Uma colina na raia, onde há um outro país à mão de se amar, de semear o
grão mais tórrido na cafeína da nossa existência. Da tua e da minha. De um
par em lenta habituação na habitação clara e caiada de sorrisos. Na pele em
que só emana a emulsão vital para a felicidade: amor bebido de um só trago.

Trago na face a memória das poesias e dos amantes, bocas dilaceradas em
devaneios sem fim. Uma guitarra ao vento é sempre aroma Andaluz de Lorca.

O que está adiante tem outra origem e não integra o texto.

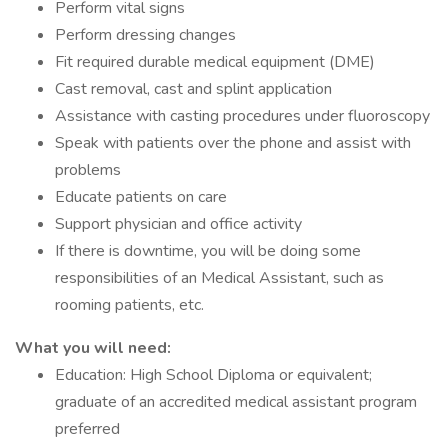
Perform vital signs
Perform dressing changes
Fit required durable medical equipment (DME)
Cast removal, cast and splint application
Assistance with casting procedures under fluoroscopy
Speak with patients over the phone and assist with
problems
Educate patients on care
Support physician and office activity
If there is downtime, you will be doing some
responsibilities of an Medical Assistant, such as
rooming patients, etc.
What you will need:
Education: High School Diploma or equivalent;
graduate of an accredited medical assistant program
preferred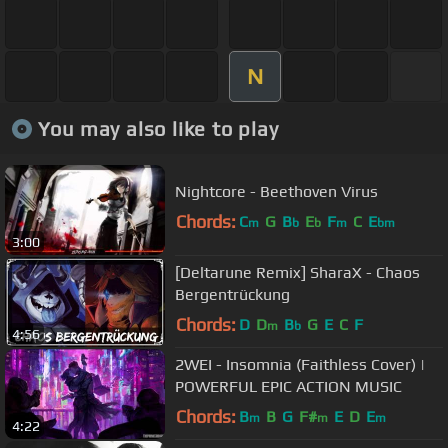
N
You may also like to play
Nightcore - Beethoven Virus
Chords:
C
G
B
E
F
C
E
m
b
b
m
bm
3:00
[Deltarune Remix] SharaX - Chaos
Bergentrückung
Chords:
D
D
B
G
E
C
F
m
b
4:56
2WEI - Insomnia (Faithless Cover) |
POWERFUL EPIC ACTION MUSIC
Chords:
B
B
G
F#
E
D
E
m
m
m
4:22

Também são os teus cabelos de ébano nesse vento suão e com aroma delicodoce.
Finalmente nomeio-te Deusa Grega: Delta és, terreno fértil nas margens do rio,
fumo e olor, agitação e labor. De ti emerge uma cidade sem dias cinzentos, o ensejo
de dias de ouro e planície sem fim. Na avenida da vitória, surgem ainda olhares que
brilham em seres que fazem parte da esfera das noites inquietas. São vislumbres do
sonho em portas abertas de novas oportunidades, entre a sombra e as nuvens aromáticas.